#### [INFORMATION GIVEN]
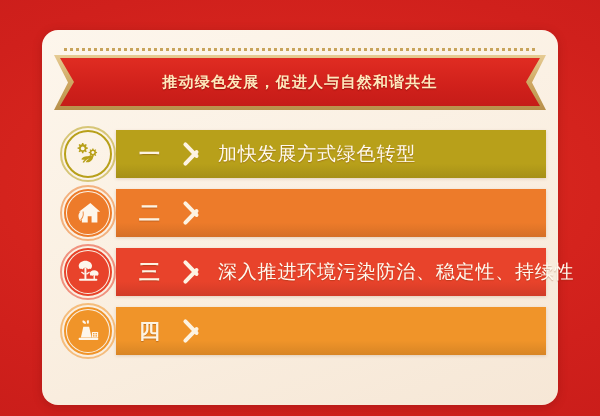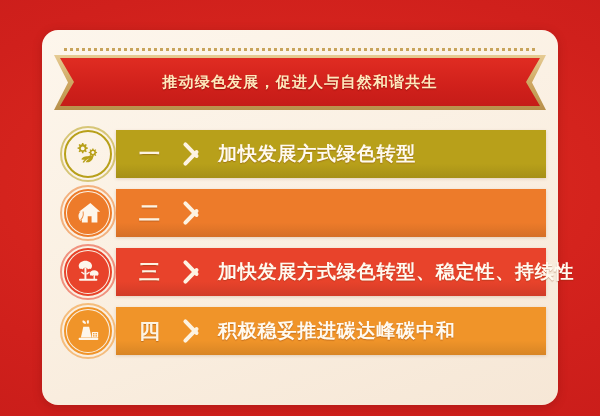"加快发展方式绿色转型" .label { font-weight: bold -> normal }
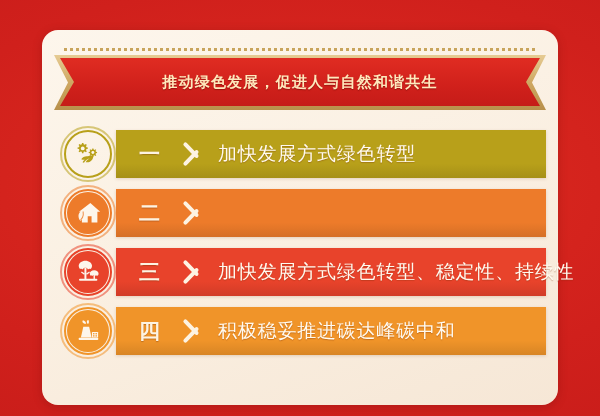"加快发展方式绿色转型、稳定性、持续性" span.label { text: 加快发展方式绿色转型 -> 深入推进环境污染防治 }
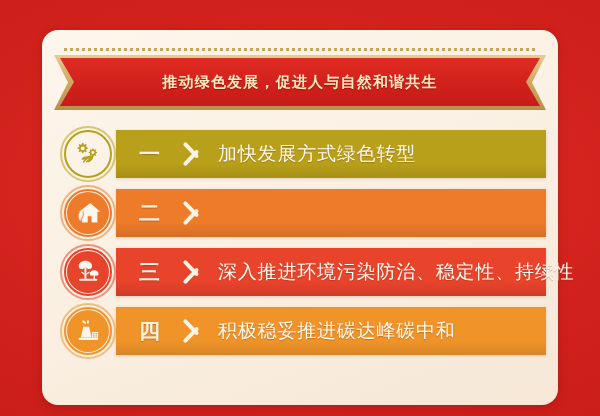"积极稳妥推进碳达峰碳中和" span.label { html: <span>积极稳妥推进碳达峰碳中和</span> -> none }
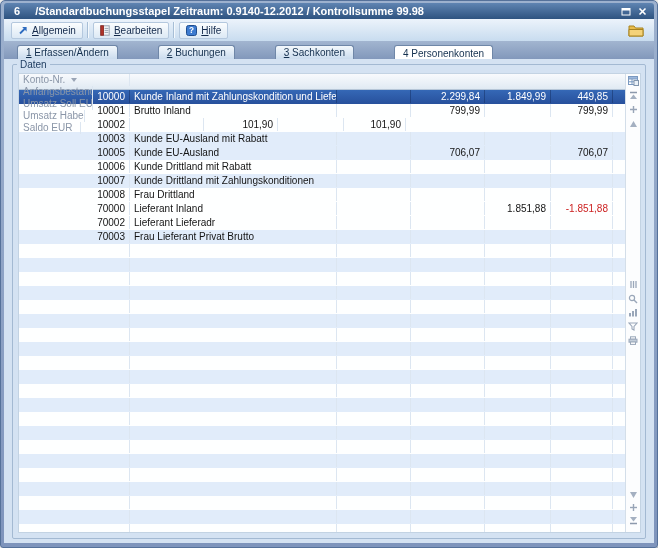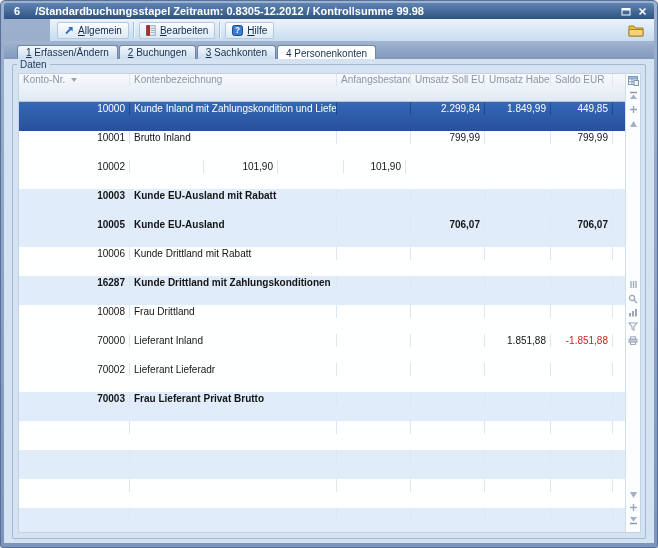"/Standardbuchungsstapel Zeitraum:" span.title-text { text: 0.8305-12.2012 -> 0.9140-12.2012 }
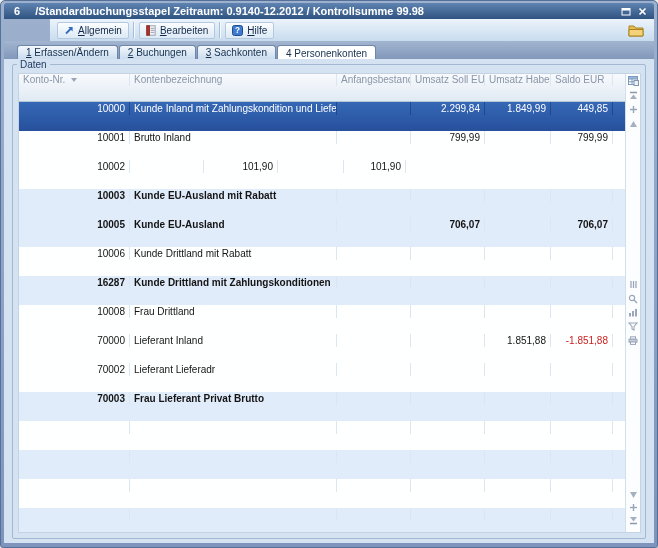"Allgemein" .toolbar { margin-left: 46px -> none }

#### [WHAT YOU WILL DO]
Return every line of the data above exactly, and omit all pictures.

#### [RESULT]
"加快发展方式绿色转型" .label { font-weight: bold -> normal }
"加快发展方式绿色转型、稳定性、持续性" span.label { text: 加快发展方式绿色转型 -> 深入推进环境污染防治 }
"积极稳妥推进碳达峰碳中和" span.label { html: <span>积极稳妥推进碳达峰碳中和</span> -> none }
"/Standardbuchungsstapel Zeitraum:" span.title-text { text: 0.8305-12.2012 -> 0.9140-12.2012 }
"Allgemein" .toolbar { margin-left: 46px -> none }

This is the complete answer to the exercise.